--- DATASET EXCERPTS Enclosed Below ---

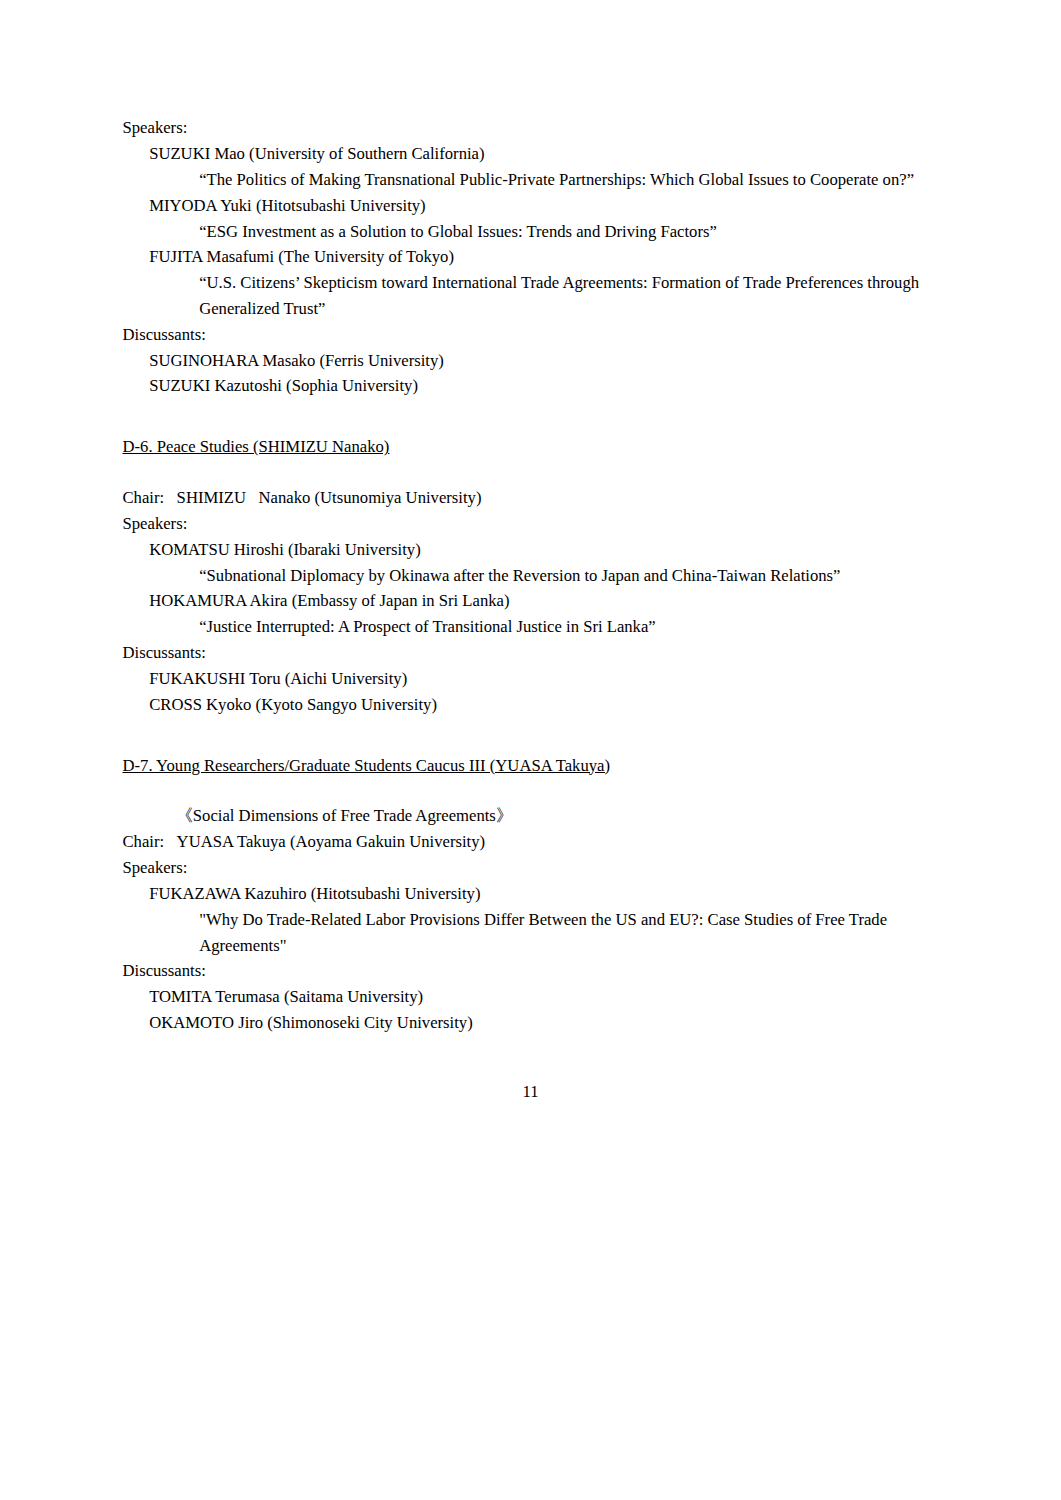Speakers:
SUZUKI Mao (University of Southern California)
“The Politics of Making Transnational Public-Private Partnerships: Which Global Issues to Cooperate on?”
MIYODA Yuki (Hitotsubashi University)
“ESG Investment as a Solution to Global Issues: Trends and Driving Factors”
FUJITA Masafumi (The University of Tokyo)
“U.S. Citizens’ Skepticism toward International Trade Agreements: Formation of Trade Preferences through Generalized Trust”
Discussants:
SUGINOHARA Masako (Ferris University)
SUZUKI Kazutoshi (Sophia University)
D-6. Peace Studies (SHIMIZU Nanako)
Chair: SHIMIZU Nanako (Utsunomiya University)
Speakers:
KOMATSU Hiroshi (Ibaraki University)
“Subnational Diplomacy by Okinawa after the Reversion to Japan and China-Taiwan Relations”
HOKAMURA Akira (Embassy of Japan in Sri Lanka)
“Justice Interrupted: A Prospect of Transitional Justice in Sri Lanka”
Discussants:
FUKAKUSHI Toru (Aichi University)
CROSS Kyoko (Kyoto Sangyo University)
D-7. Young Researchers/Graduate Students Caucus III (YUASA Takuya)
《Social Dimensions of Free Trade Agreements》
Chair: YUASA Takuya (Aoyama Gakuin University)
Speakers:
FUKAZAWA Kazuhiro (Hitotsubashi University)
"Why Do Trade-Related Labor Provisions Differ Between the US and EU?: Case Studies of Free Trade Agreements"
Discussants:
TOMITA Terumasa (Saitama University)
OKAMOTO Jiro (Shimonoseki City University)
11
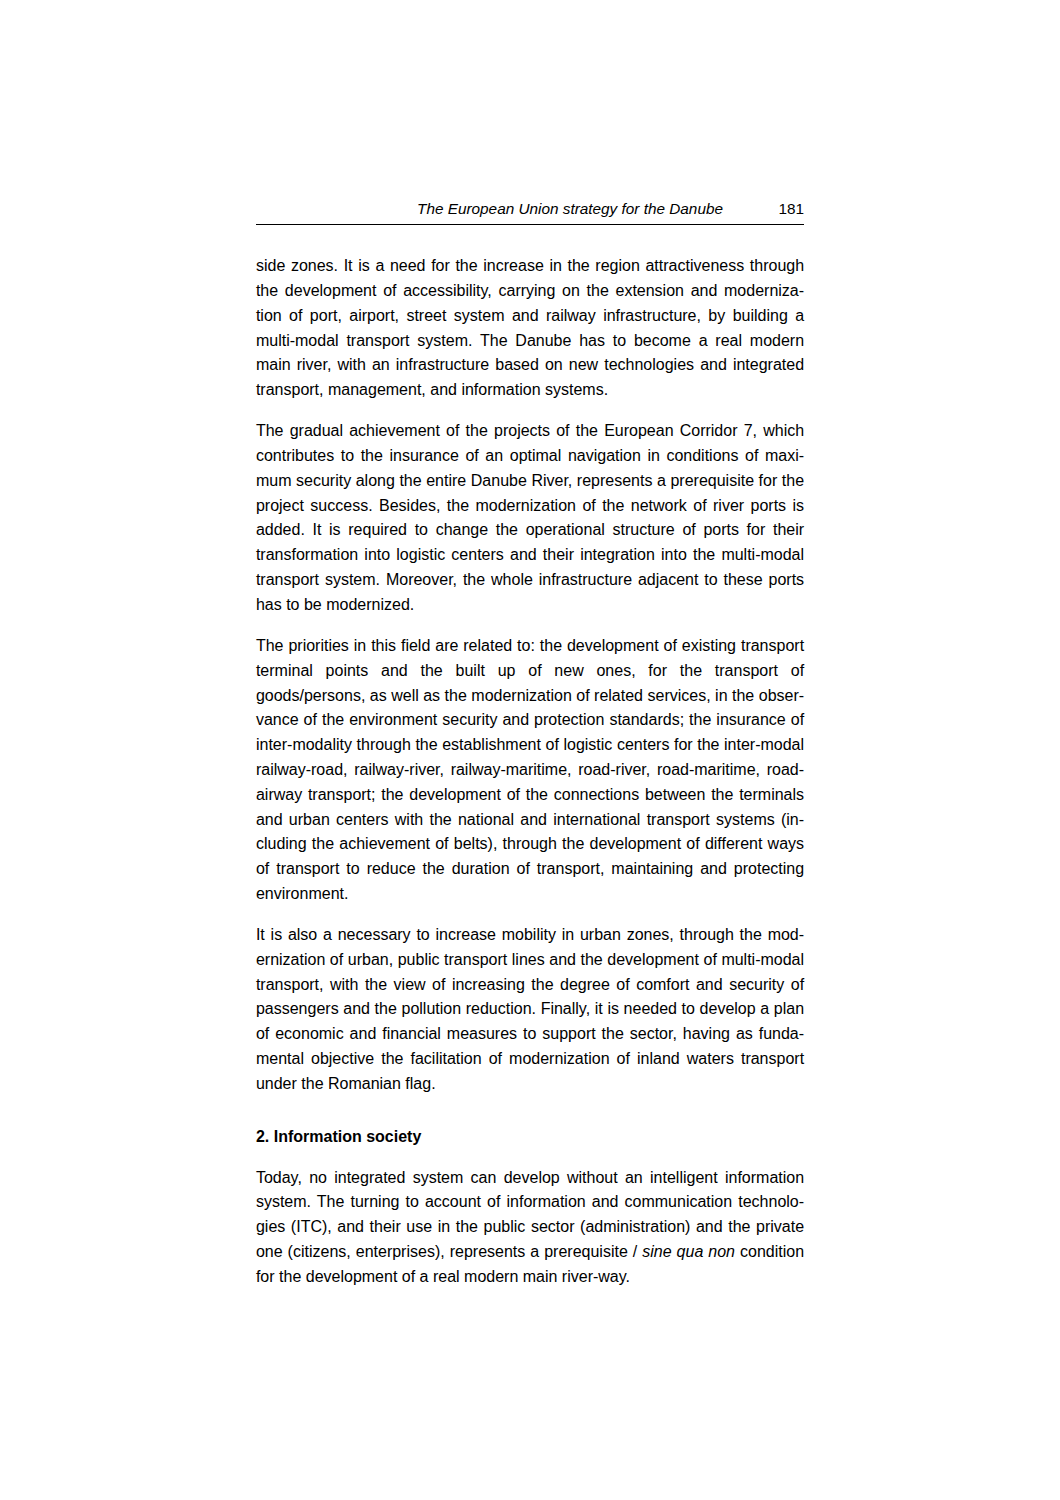The European Union strategy for the Danube 181
side zones. It is a need for the increase in the region attractiveness through the development of accessibility, carrying on the extension and modernization of port, airport, street system and railway infrastructure, by building a multi-modal transport system. The Danube has to become a real modern main river, with an infrastructure based on new technologies and integrated transport, management, and information systems.
The gradual achievement of the projects of the European Corridor 7, which contributes to the insurance of an optimal navigation in conditions of maximum security along the entire Danube River, represents a prerequisite for the project success. Besides, the modernization of the network of river ports is added. It is required to change the operational structure of ports for their transformation into logistic centers and their integration into the multi-modal transport system. Moreover, the whole infrastructure adjacent to these ports has to be modernized.
The priorities in this field are related to: the development of existing transport terminal points and the built up of new ones, for the transport of goods/persons, as well as the modernization of related services, in the observance of the environment security and protection standards; the insurance of inter-modality through the establishment of logistic centers for the inter-modal railway-road, railway-river, railway-maritime, road-river, road-maritime, road-airway transport; the development of the connections between the terminals and urban centers with the national and international transport systems (including the achievement of belts), through the development of different ways of transport to reduce the duration of transport, maintaining and protecting environment.
It is also a necessary to increase mobility in urban zones, through the modernization of urban, public transport lines and the development of multi-modal transport, with the view of increasing the degree of comfort and security of passengers and the pollution reduction. Finally, it is needed to develop a plan of economic and financial measures to support the sector, having as fundamental objective the facilitation of modernization of inland waters transport under the Romanian flag.
2. Information society
Today, no integrated system can develop without an intelligent information system. The turning to account of information and communication technologies (ITC), and their use in the public sector (administration) and the private one (citizens, enterprises), represents a prerequisite / sine qua non condition for the development of a real modern main river-way.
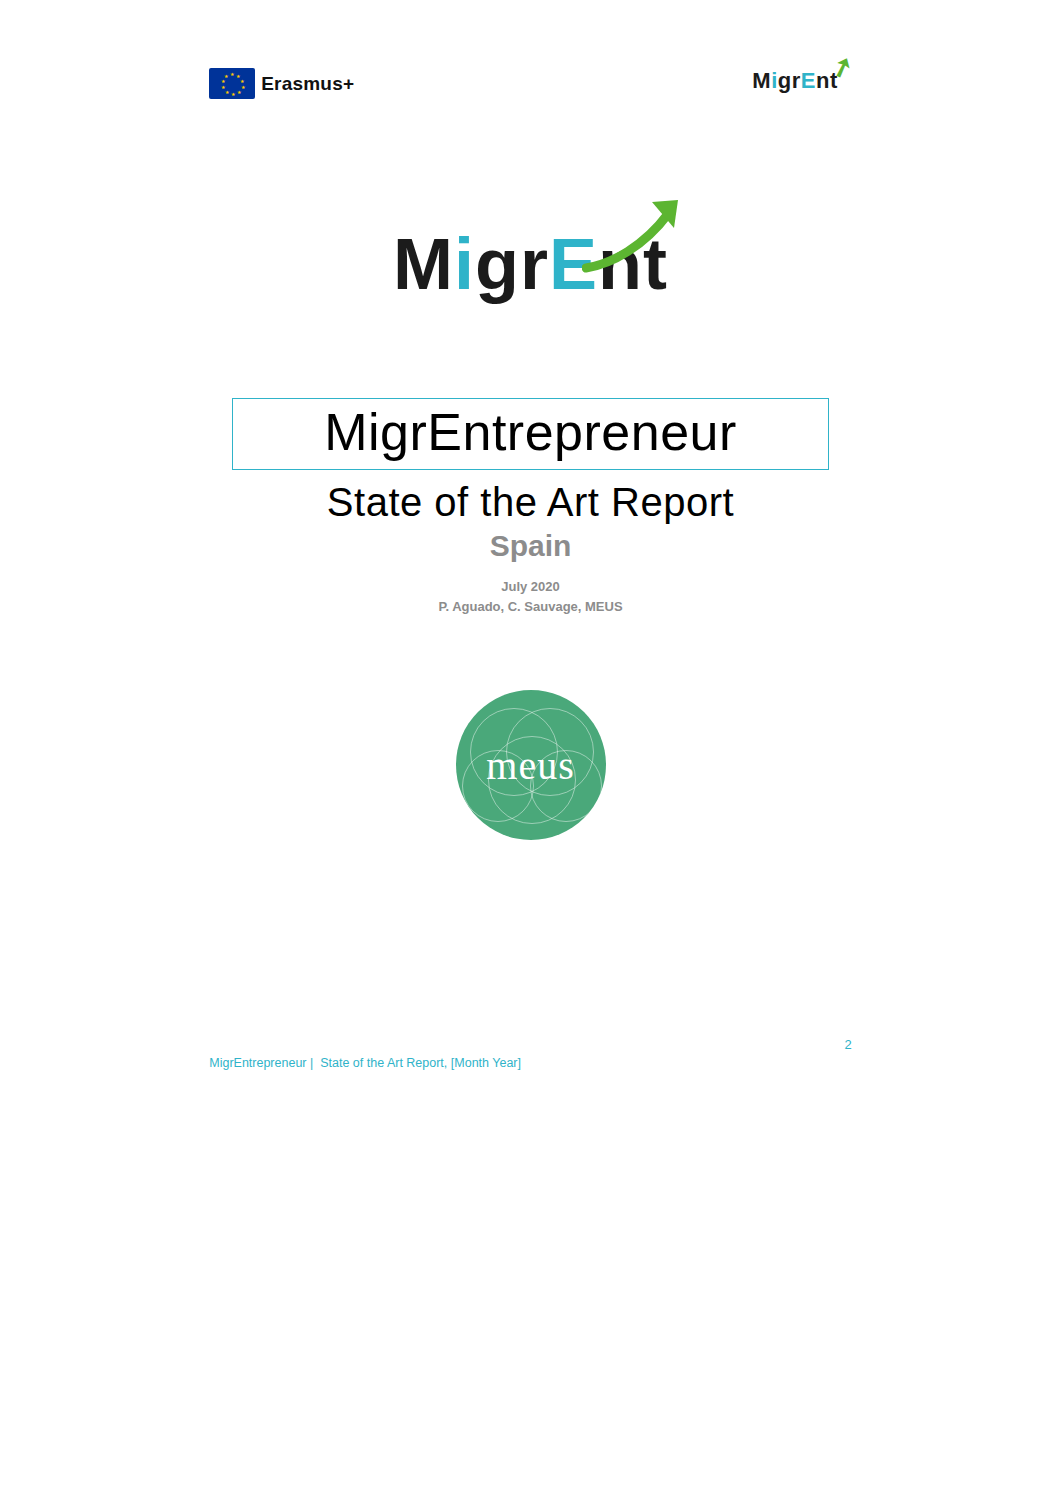★ ★ ★ ★ ★ ★ ★ ★ ★ ★
Erasmus+
MigrEnt➚
MigrEnt
MigrEntrepreneur
State of the Art Report
Spain
July 2020
P. Aguado, C. Sauvage, MEUS
meus
2
MigrEntrepreneur | State of the Art Report, [Month Year]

--- End of Enclosed DATASET EXCERPTS ---

— EXERCISE BRIEF —
Since only part of the listing is wanted, copy exactly the lines from the one holding "Citizens’ Skepticism toward" to the one holding "D-6. Peace Studies (SHIMIZU Nanako)", both included.

— ANSWER BELOW —
“U.S. Citizens’ Skepticism toward International Trade Agreements: Formation of Trade Preferences through Generalized Trust”
Discussants:
SUGINOHARA Masako (Ferris University)
SUZUKI Kazutoshi (Sophia University)
D-6. Peace Studies (SHIMIZU Nanako)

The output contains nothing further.